[[ Dataset records, beginning ]]

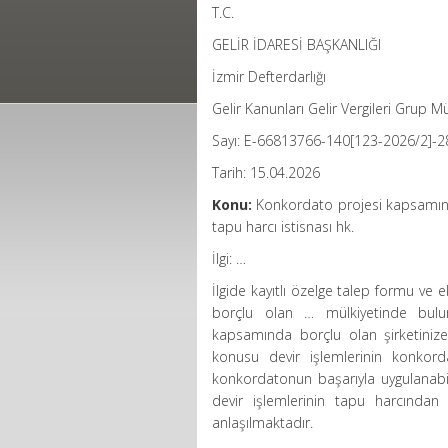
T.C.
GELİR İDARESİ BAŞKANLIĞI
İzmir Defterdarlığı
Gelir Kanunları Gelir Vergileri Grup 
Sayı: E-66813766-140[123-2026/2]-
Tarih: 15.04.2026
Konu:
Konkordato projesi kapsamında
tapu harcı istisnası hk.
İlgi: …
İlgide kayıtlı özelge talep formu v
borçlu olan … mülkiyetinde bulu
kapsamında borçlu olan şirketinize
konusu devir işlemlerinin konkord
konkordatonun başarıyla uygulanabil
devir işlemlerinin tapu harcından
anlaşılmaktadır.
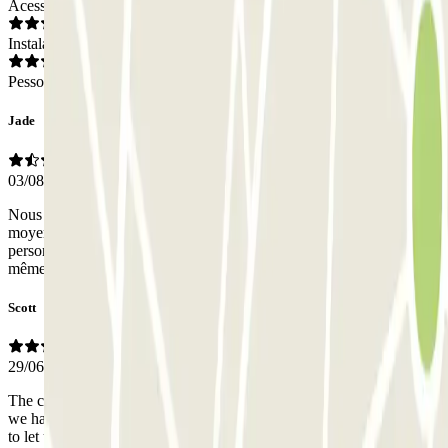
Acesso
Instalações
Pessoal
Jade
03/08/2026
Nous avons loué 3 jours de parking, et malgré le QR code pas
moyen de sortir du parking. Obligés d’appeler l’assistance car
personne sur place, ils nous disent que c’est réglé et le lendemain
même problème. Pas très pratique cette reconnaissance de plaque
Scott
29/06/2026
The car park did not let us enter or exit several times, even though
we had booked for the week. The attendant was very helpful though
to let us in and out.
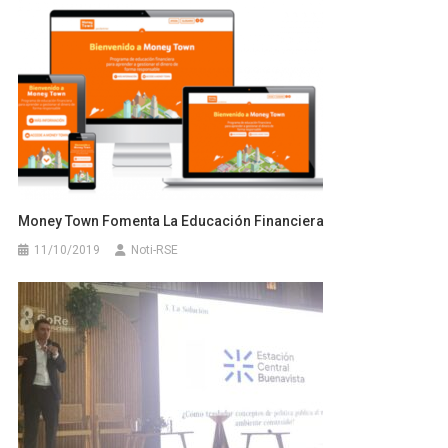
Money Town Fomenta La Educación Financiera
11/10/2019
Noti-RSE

[[ Dataset records, end ]]

> _What you are asked to do_
Once the pictures are set aside, the remaining data must be transcribed exactly.

> _Reply to the task_
T.C.
GELİR İDARESİ BAŞKANLIĞI
İzmir Defterdarlığı
Gelir Kanunları Gelir Vergileri Grup 
Sayı: E-66813766-140[123-2026/2]-
Tarih: 15.04.2026
Konu:
Konkordato projesi kapsamında
tapu harcı istisnası hk.
İlgi: …
İlgide kayıtlı özelge talep formu v
borçlu olan … mülkiyetinde bulu
kapsamında borçlu olan şirketinize
konusu devir işlemlerinin konkord
konkordatonun başarıyla uygulanabil
devir işlemlerinin tapu harcından
anlaşılmaktadır.
Acesso
Instalações
Pessoal
Jade
03/08/2026
Nous avons loué 3 jours de parking, et malgré le QR code pas
moyen de sortir du parking. Obligés d’appeler l’assistance car
personne sur place, ils nous disent que c’est réglé et le lendemain
même problème. Pas très pratique cette reconnaissance de plaque
Scott
29/06/2026
The car park did not let us enter or exit several times, even though
we had booked for the week. The attendant was very helpful though
to let us in and out.
Money Town Fomenta La Educación Financiera
11/10/2019
Noti-RSE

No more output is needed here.